Evidence and case studies (selected)

  • Grubhub settlements and unauthorized listings: FTC/Illinois AG complaint details how Grubhub added up to 325,000 unaffiliated restaurants and used opaque fee presentation that misled diners; Grubhub agreed to pay roughly $25M to settle these claims. Source: FTC complaint and Reuters coverage. (https://www.ftc.gov/system/files/ftc_gov/pdf/2024-12-17-GrubhubComplaint.pdf, https://www.reuters.com/legal/grubhub-pay-25-million-misleading-customers-restaurants-drivers-2024-12-17/)

  • DoorDash market dominance and expansion: DoorDash reported strong growth, DashPass membership expansion (22M+), and strategic grocery/retail partnerships including Kroger and Ahold Delhaize. DoorDash also pursued acquisitions (Wolt, Deliveroo) to expand internationally. (DoorDash investor site; Reuters; corporate press releases.)

  • Tip and driver-pay settlements: DoorDash settled a New York enforcement action for $16.75M related to tip handling and driver pay disclosures. (Reuters: "doordash-pay-1675-mln-settle-ny-lawsuit-over-drivers-tips-2025-02-24")

  • Local enforcement examples: Chicago sued both companies for deceptive practices; LA County and others sued over bait-and-switch fees; Nevada passed new penalties for unauthorized listings ($500/day). These show regulatory variety and growing enforcement. (AP, Axios, LA Mag, local AG filings.)

Direct quotes (selected)

  • "Grubhub hid fees until the last minute...leading consumers to believe that the 'Delivery fee' was the only charge" — FTC complaint against Grubhub (Dec 2024). (https://www.ftc.gov/system/files/ftc_gov/pdf/2024-12-17-GrubhubComplaint.pdf)
  • "DoorDash 'used customer tips to subsidize the wages it guaranteed to delivery workers'" — Chicago suit and related reporting on tipping practices (AP, Reuters coverage).

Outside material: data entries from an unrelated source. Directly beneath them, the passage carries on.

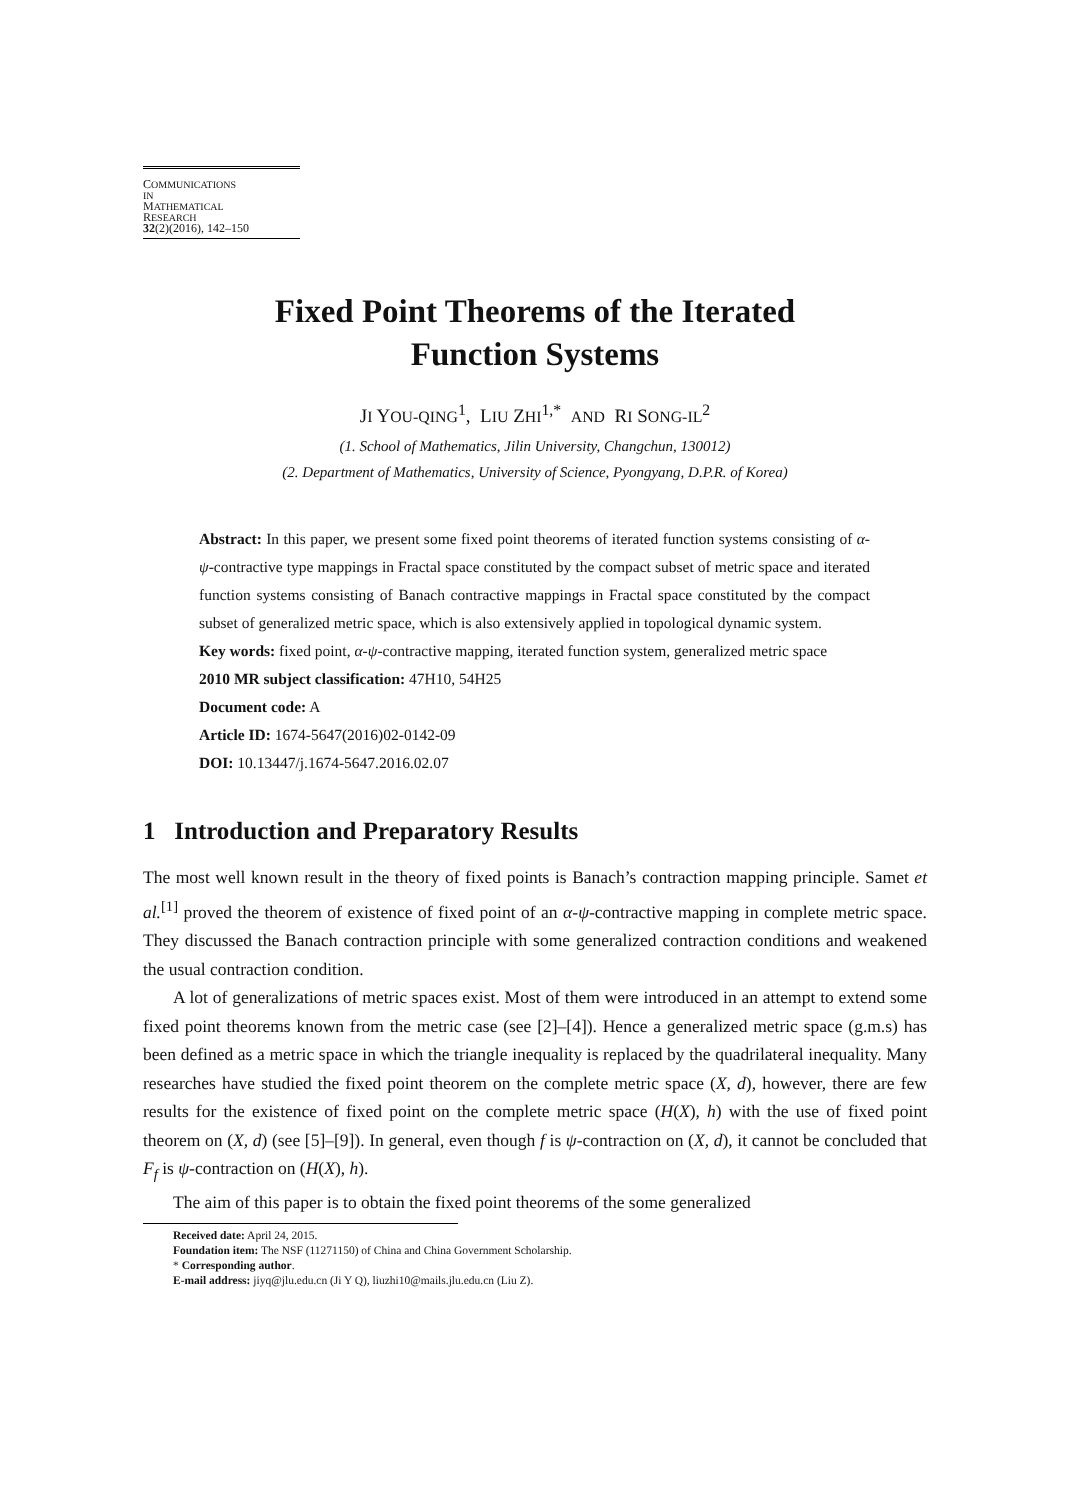COMMUNICATIONS
IN
MATHEMATICAL
RESEARCH
32(2)(2016), 142–150
Fixed Point Theorems of the Iterated
Function Systems
JI YOU-QING<sup>1</sup>, LIU ZHI<sup>1,*</sup> AND RI SONG-IL<sup>2</sup>
(1. School of Mathematics, Jilin University, Changchun, 130012)
(2. Department of Mathematics, University of Science, Pyongyang, D.P.R. of Korea)
Abstract: In this paper, we present some fixed point theorems of iterated function systems consisting of α-ψ-contractive type mappings in Fractal space constituted by the compact subset of metric space and iterated function systems consisting of Banach contractive mappings in Fractal space constituted by the compact subset of generalized metric space, which is also extensively applied in topological dynamic system.
Key words: fixed point, α-ψ-contractive mapping, iterated function system, generalized metric space
2010 MR subject classification: 47H10, 54H25
Document code: A
Article ID: 1674-5647(2016)02-0142-09
DOI: 10.13447/j.1674-5647.2016.02.07
1 Introduction and Preparatory Results
The most well known result in the theory of fixed points is Banach’s contraction mapping principle. Samet et al.<sup>[1]</sup> proved the theorem of existence of fixed point of an α-ψ-contractive mapping in complete metric space. They discussed the Banach contraction principle with some generalized contraction conditions and weakened the usual contraction condition.
A lot of generalizations of metric spaces exist. Most of them were introduced in an attempt to extend some fixed point theorems known from the metric case (see [2]–[4]). Hence a generalized metric space (g.m.s) has been defined as a metric space in which the triangle inequality is replaced by the quadrilateral inequality. Many researches have studied the fixed point theorem on the complete metric space (X, d), however, there are few results for the existence of fixed point on the complete metric space (H(X), h) with the use of fixed point theorem on (X, d) (see [5]–[9]). In general, even though f is ψ-contraction on (X, d), it cannot be concluded that F<sub>f</sub> is ψ-contraction on (H(X), h).
The aim of this paper is to obtain the fixed point theorems of the some generalized
Received date: April 24, 2015.
Foundation item: The NSF (11271150) of China and China Government Scholarship.
* Corresponding author.
E-mail address: jiyq@jlu.edu.cn (Ji Y Q), liuzhi10@mails.jlu.edu.cn (Liu Z).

Practical comparison (for decision-making)

If you are a consumer

  • Choose DoorDash if you value selection, suburb/rural coverage, and subscription benefits (DashPass). Expect the broadest merchant selection and frequent promotional discounts.
  • Consider Grubhub if you have strong local restaurant preferences tied to markets where Grubhub historically retained relationships; but be alert for potential menu inaccuracies and check pricing carefully.

If you are a restaurant

  • DoorDash: offers scale, analytics, and marketplace visibility; but expect marketplace fees and negotiation on economics. Its partnerships and integrations can drive higher volume.
  • Grubhub: historically focused on restaurant relationships, but recent legal findings about unauthorized listings may push you to monitor and control your presence more aggressively. Consider contract terms carefully.

If you are a courier (driver)

  • Both platforms offer flexible work but have faced disputes over pay, tip transparency, and deactivation practices. DoorDash’s scale may offer more opportunities; both have been subject to legal challenges regarding pay and tips.

The tension summed up

DoorDash: scale, product expansion, and subscription-led growth versus regulatory scrutiny over fees and tips. Grubhub: focused restaurant relationships and competition but damaged by opaque listings and deceptive fee practices.

Where to read deeper

Throughout this report I’ve woven sources and excerpts. For deeper focused follow-ups, consider dedicated reports on these questions:

Conclusion

Both platforms transformed food access but introduced new costs and risks. DoorDash is the safer bet for coverage and innovation; Grubhub remains relevant but must rebuild trust after regulatory actions. For consumers, read final checkout carefully. For restaurants, assert control over listings. For couriers, track pay disclosures and follow legal developments.